Solving a Decades-Old Mystery
Tonya Hughes was just shy of her 21st birthday on a spring day in 1990 when she was struck by a hit-and-run driver in Oklahoma City. She died five days later, but the investigation into her suspicious death led to a mystery—and a murder—that took decades to fully unravel.
That’s because Tonya Hughes was not who anyone thought she was—and neither was her husband, Clarence Hughes, who now sits on death row in a Florida prison.
“The FBI has been chipping away at this one,” said Special Agent Scott Lobb, who began working the cold case investigation in 2013 out of the Bureau’s Oklahoma City Division. “There were a lot of peculiar twists to this case.”
Tonya left behind a child, Michael Hughes. Her husband claimed he was Michael’s biological father, but shortly after Tonya died, Clarence gave Michael to Oklahoma state welfare officials and promptly disappeared. “He knew the truth would come out,” Lobb said, “and so he fled.”
The truth—discovered during the hit-and-run investigation—was that Clarence Hughes was actually Franklin Delano Floyd, a federal fugitive from Georgia wanted since 1973.

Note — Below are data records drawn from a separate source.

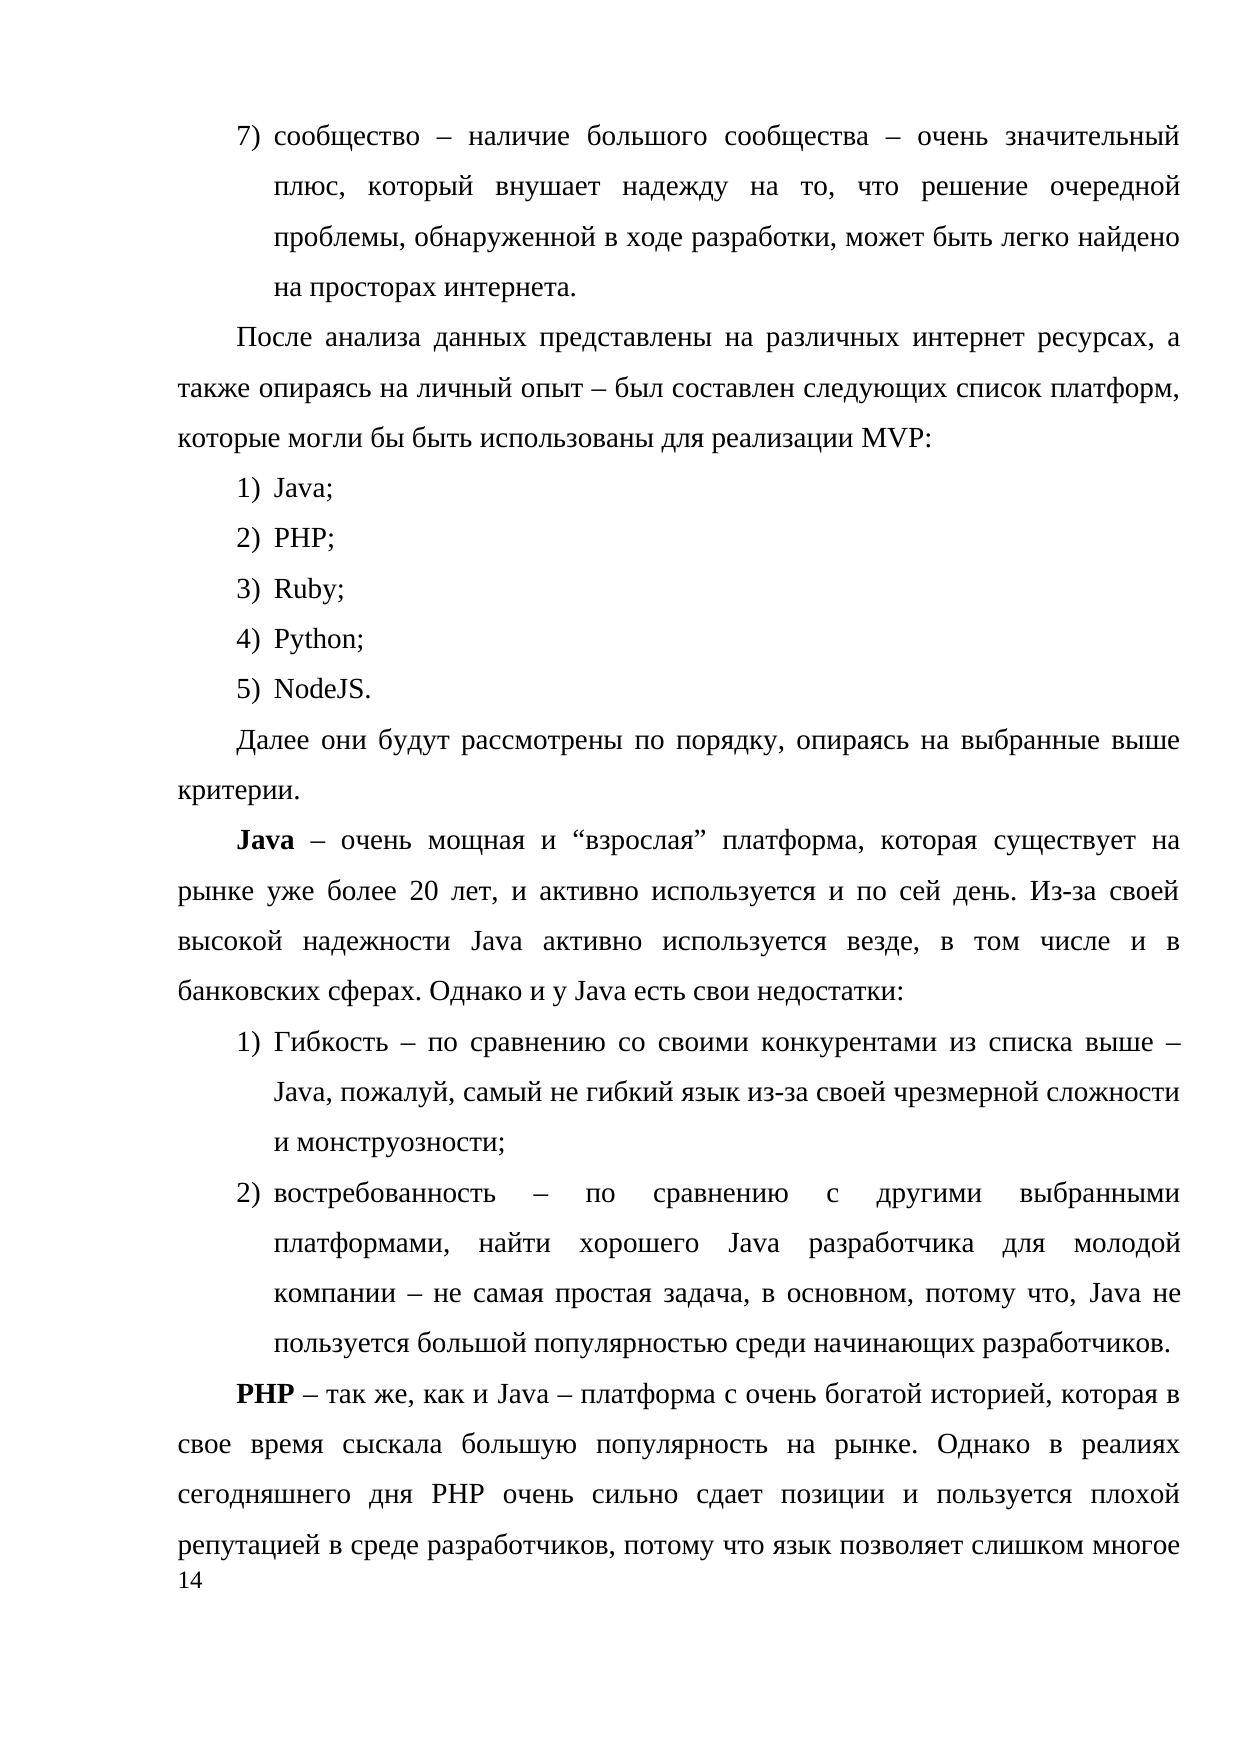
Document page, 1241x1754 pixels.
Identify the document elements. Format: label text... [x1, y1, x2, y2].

list Гибкость – по сравнению со своими конкурентами из списка выше – Java, пожалуй, самый не гибкий язык из-за своей чрезмерной сложности и монструозности; [236, 1024, 1181, 1158]
list востребованность – по сравнению с другими выбранными платформами, найти хорошего Java разработчика для молодой компании – не самая простая задача, в основном, потому что, Java не пользуется большой популярностью среди начинающих разработчиков. [236, 1175, 1181, 1359]
list Java; [236, 470, 1181, 504]
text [177, 1376, 1181, 1560]
list Python; [236, 621, 1181, 655]
list PHP; [236, 521, 1181, 554]
list сообщество – наличие большого сообщества – очень значительный плюс, который внушает надежду на то, что решение очередной проблемы, обнаруженной в ходе разработки, может быть легко найдено на просторах интернета. [236, 118, 1181, 303]
text Java – очень мощная и “взрослая” платформа, которая существует на рынке уже более 20 лет, и активно используется и по сей день. Из-за своей высокой надежности Java активно используется везде, в том числе и в банковских сферах. Однако и у Java есть свои недостатки: [177, 822, 1181, 1007]
text Далее они будут рассмотрены по порядку, опираясь на выбранные выше критерии. [177, 722, 1181, 806]
text После анализа данных представлены на различных интернет ресурсах, а также опираясь на личный опыт – был составлен следующих список платформ, которые могли бы быть использованы для реализации MVP: [177, 319, 1181, 453]
list Ruby; [236, 571, 1181, 604]
list NodeJS. [236, 672, 1181, 705]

Floyd was arrested in Georgia two months later and sent back to prison to serve the rest of his sentence. A blood test revealed that he was not Michael’s biological father. That fact apparently didn’t matter to Floyd, because when he got out of prison in 1993, he was determined to get custody of Michael. And he did—by kidnapping the 6-year-old from elementary school on September 12, 1994.

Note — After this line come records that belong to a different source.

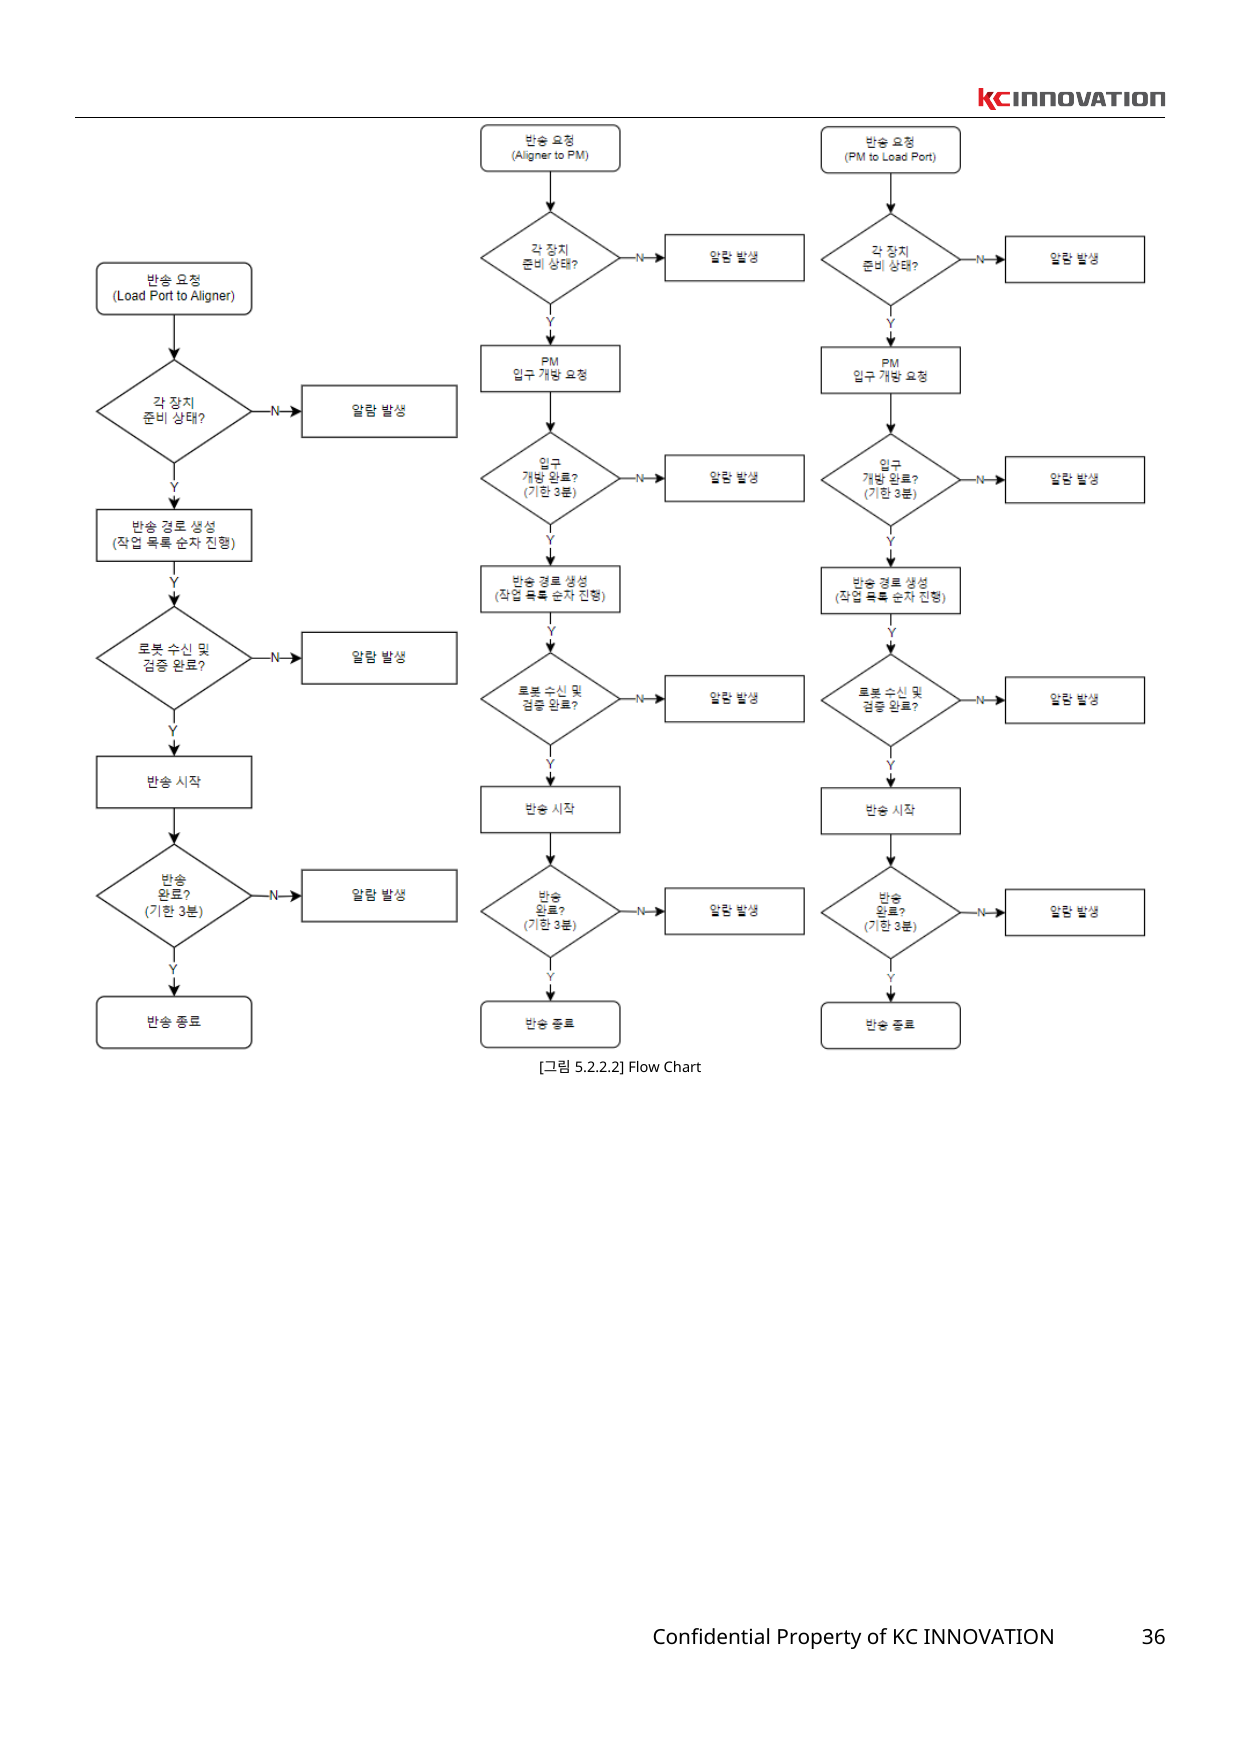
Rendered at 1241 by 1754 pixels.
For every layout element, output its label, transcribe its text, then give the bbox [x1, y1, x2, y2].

picture [816, 118, 1151, 1056]
picture [470, 122, 805, 1056]
picture [90, 253, 460, 1056]
text [그림 5.2.2.2] Flow Chart [75, 1055, 1165, 1076]
picture [978, 88, 1166, 110]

When authorities caught up with him in Kentucky two months later, Michael was nowhere to be found, and Floyd would not say what happened to the boy. Floyd was later found guilty of a federal kidnapping charge and sent to prison.

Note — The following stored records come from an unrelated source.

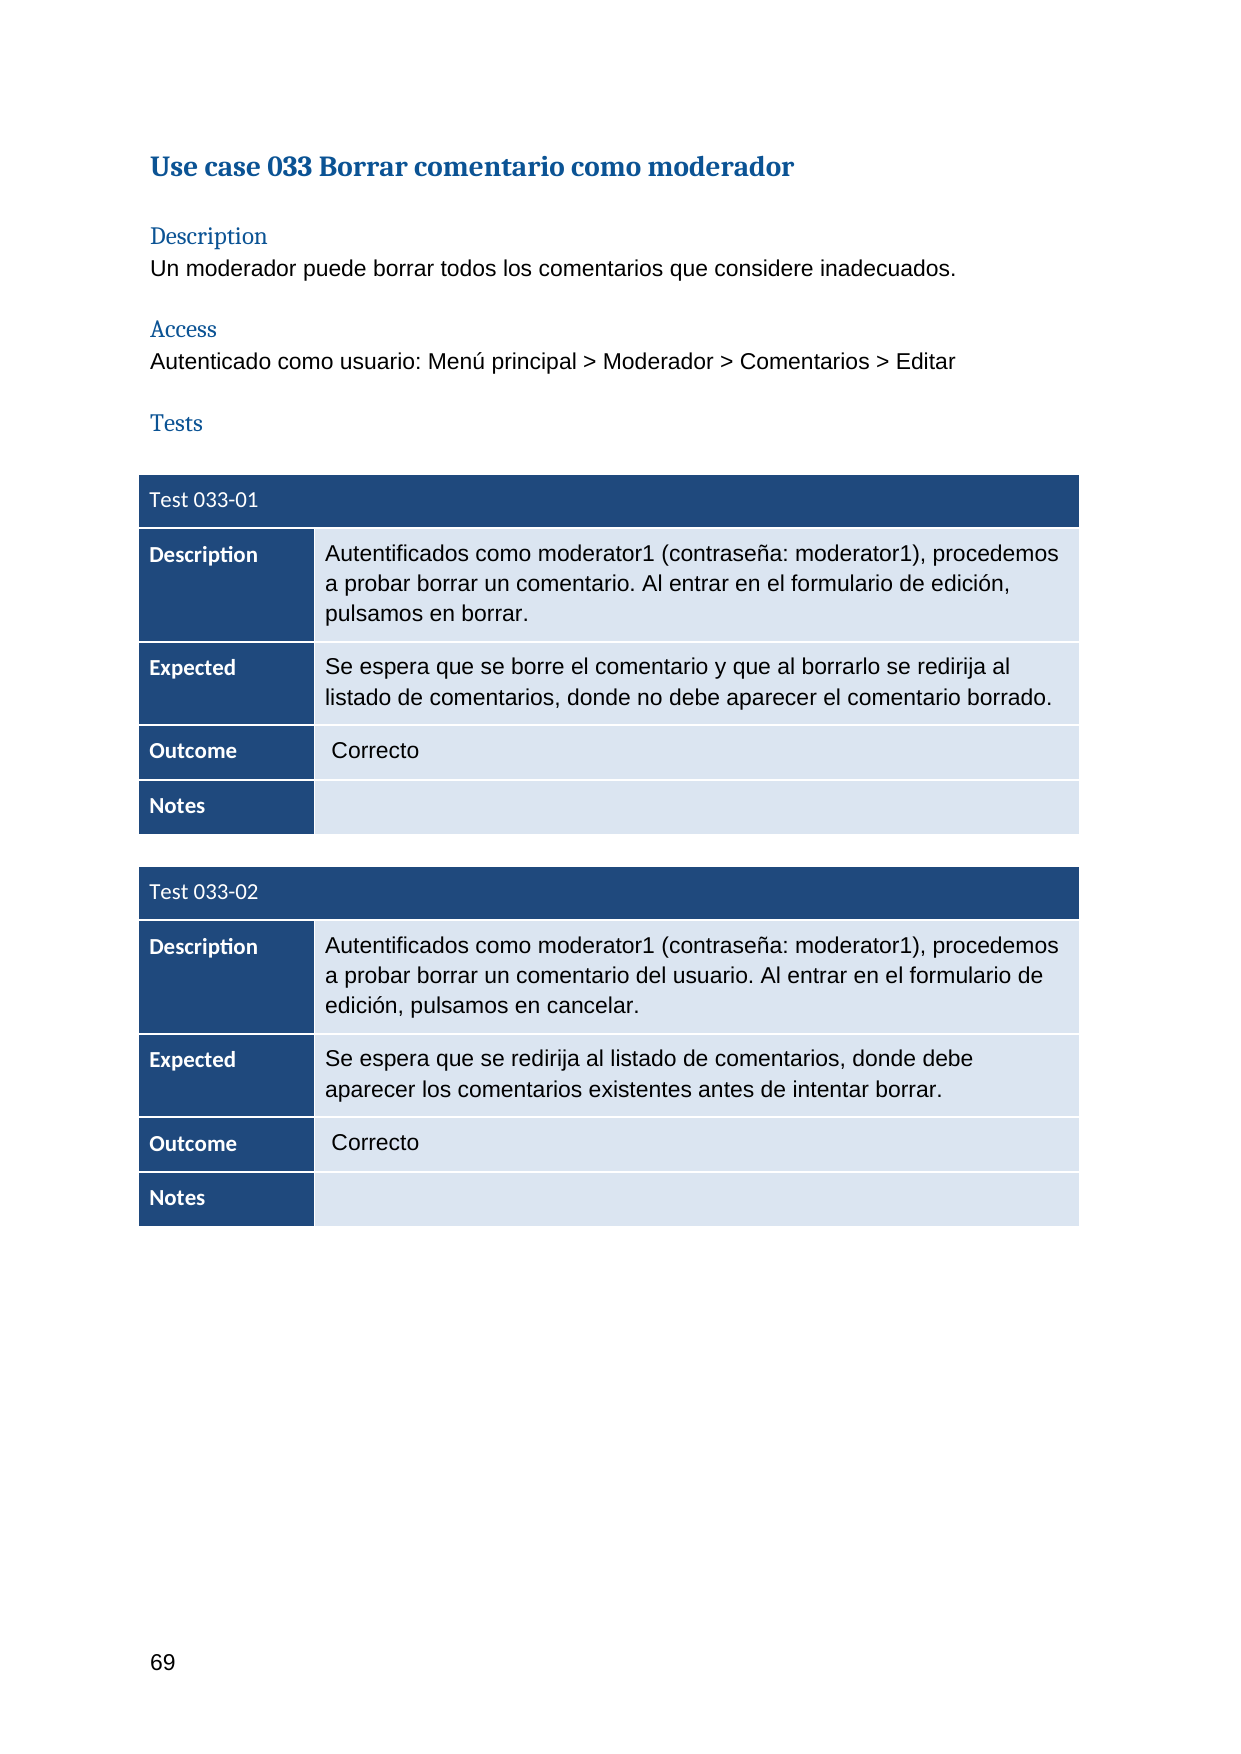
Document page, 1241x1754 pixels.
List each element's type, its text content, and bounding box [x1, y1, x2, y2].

table_cell Outcome [139, 726, 314, 779]
table_cell Correcto [315, 726, 1079, 779]
table_header Test 033-01 [139, 475, 1079, 527]
table_cell Correcto [315, 1118, 1079, 1171]
table_cell Autentificados como moderator1 (contraseña: moderator1), procedemos a probar borrar un comentario del usuario. Al entrar en el formulario de edición, pulsamos en cancelar. [315, 921, 1079, 1033]
table_cell Se espera que se borre el comentario y que al borrarlo se redirija al listado de comentarios, donde no debe aparecer el comentario borrado. [315, 643, 1079, 724]
table_cell Description [139, 529, 314, 641]
table_cell [315, 781, 1079, 834]
table_cell Notes [139, 1173, 314, 1226]
table_cell Expected [139, 1035, 314, 1116]
table_cell [315, 1173, 1079, 1226]
table_cell Notes [139, 781, 314, 834]
text Un moderador puede borrar todos los comentarios que considere inadecuados. [150, 254, 1090, 281]
table_cell Autentificados como moderator1 (contraseña: moderator1), procedemos a probar borrar un comentario. Al entrar en el formulario de edición, pulsamos en borrar. [315, 529, 1079, 641]
table_cell Description [139, 921, 314, 1033]
text Autenticado como usuario: Menú principal > Moderador > Comentarios > Editar [150, 348, 1090, 374]
table_header Test 033-02 [139, 867, 1079, 919]
table_cell Expected [139, 643, 314, 724]
text Description [150, 222, 1090, 250]
table_cell Outcome [139, 1118, 314, 1171]
table_cell Se espera que se redirija al listado de comentarios, donde debe aparecer los comentarios existentes antes de intentar borrar. [315, 1035, 1079, 1116]
text Access [150, 315, 1090, 344]
text Use case 033 Borrar comentario como moderador [150, 150, 1090, 183]
text Tests [150, 408, 1090, 437]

During the kidnapping investigation, photos were found taped to the gas tank of Floyd’s pickup truck that showed a young woman who appeared to be bound and beaten. Years later, the woman—Cheryl Ann Comesso—was identified and matched to remains that had previously been discovered near a freeway on-ramp near Tampa, Florida. Floyd was charged with her 1989 murder, convicted, and sentenced to death in 2002.
The investigation into Michael’s kidnapping also determined that Tonya Hughes, too, had been kidnapped by Floyd—sometime between 1973 and August 1975—and when he surfaced in Oklahoma City, he began introducing his future wife as his daughter.
In 2013, the FBI and the National Center for Missing & Exploited Children conducted a cold case review of the Hughes kidnapping and reopened the investigation. A year later, Lobb and Special Agent Nate Furr spent several days interviewing Floyd in prison regarding Tonya and Michael Hughes.